Student Spotlight September 2012
"April’s interactions as a chiropractor with patients experiencing a variety of chronic conditions sparked a desire to pursue a Ph.D. in biomedical research. Her high level of motivation and extraordinary academic background made for a smooth transition from private practice to our Ph.D. program in the Department of Anatomical Sciences and Neurobiology. April was just awarded a three-year highly competitive National Institutes of Health pre-doctoral fellowship in the amount of $84,516. We are all very proud of the accomplishments she has made since joining the graduate program at UofL."
Dr. Charles Hubscher, Anatomical Sciences & Neurobiology
April Herrity received a B.S. degree from the University of New Mexico in 1998 and then continued her education at Cleveland Chiropractic College, Los Angeles, obtaining a doctoral degree in 2003. At the University of Louisville, she completed her M.S. degree in Anatomical Sciences and Neurobiology in 2011 and is expected to complete her doctorate by 2014.

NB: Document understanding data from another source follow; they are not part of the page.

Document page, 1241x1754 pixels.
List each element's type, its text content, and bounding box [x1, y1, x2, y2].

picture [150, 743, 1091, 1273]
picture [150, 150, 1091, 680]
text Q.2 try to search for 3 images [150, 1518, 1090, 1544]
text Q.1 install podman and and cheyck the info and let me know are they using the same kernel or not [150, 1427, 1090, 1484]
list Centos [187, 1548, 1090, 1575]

Specific areas of research (how you chose this research, why it interested you):
My interest to pursue a career in research originated from my own clinical experiences as a chiropractor and the interactions that occurred with patients suffering from chronic pain. I wanted to better understand the complex mechanisms of chronic pain syndromes that seemed more and more common to me. I felt that by becoming actively involved in this process through research, I could better educate patients as well as contribute to science as a whole.
What made you go into this field of study?
As I began looking at the programs UofL offered, I decided to tour the campus and meet with a few of the professors for a little more guidance. I felt that my clinical background fit in nicely with the Anatomical Sciences and Neurobiology department as well as the Kentucky Spinal Cord Injury Research Center, especially in regards to the rehabilitative work they are doing.
Awards, honors, publications:
At Cleveland Chiropractic College, I received Valedictorian and the Clinic Excellence Award for my graduating class. At UofL, I recently was awarded an F31 fellowship from the NIH and placed second at Neuroscience Day 2012. Publications and abstracts include: Ward PJ, Herrity AN, Smith RR, Willhite A, Harrison BJ, Petruska JC, Harkema SJ, and Hubscher CH. (2012) Novel multi-system functional gains via task specific training in spinal cord injured male rats. Neurotherapeutics (currently in submission).
Herrity AN, Ward PJ, Harkema SJ, Hubscher CH (2010) Body weight supported treadmill training decreases at-level allodynia following spinal cord injury in male rats. SFN San Diego, CA.
Herrity AN, Ward PJ, Harkema SJ, Hubscher CH (2012) Locomotor training time affects at-level allodynia in a rodent model of spinal cord injury. SFN New Orleans, LA.
Long term goals/ aspirations:
I would like to translate what I have learned from the basic sciences and apply it in a clinical research setting.
What was your favorite part of the graduate school experience?
The friendships and intellectual relationships that have developed and working in an area that I love to learn more about.
What do you feel is the greatest challenge that graduate students face and how have you dealt with this challenge?
Graduate research can be tedious, repetitious and at times, quite frustrating. However, I feel that these challenges are part of the process and usually lead to additional questions that ultimately improve your research findings. I think another hardship for graduate students can be balancing family/personal life with a busy work schedule and I find that taking time on the weekend to do something outdoors quickly relieves any stress.
Family life: I am married to Mohammed Gharib and we have a son, Zainedean, who is almost 1½ .
A talent you have always wanted: To be able to sing and play the piano.
Currently reading: Swagger, by Lisa Bloom. A book my Dad gave me on raising boys in today’s society.
Favorite quote: I always liked the phrase: “Maximize your genetic potential naturally.”
Role Model: Both of my parents, for their work ethic, motivation, and guidance.
If you weren’t in graduate school, what would you be doing now? The adventurous voice says that I would be a professional soccer player on the US Women’s National team. The practical voice says that I would be a stay- at- home mommy.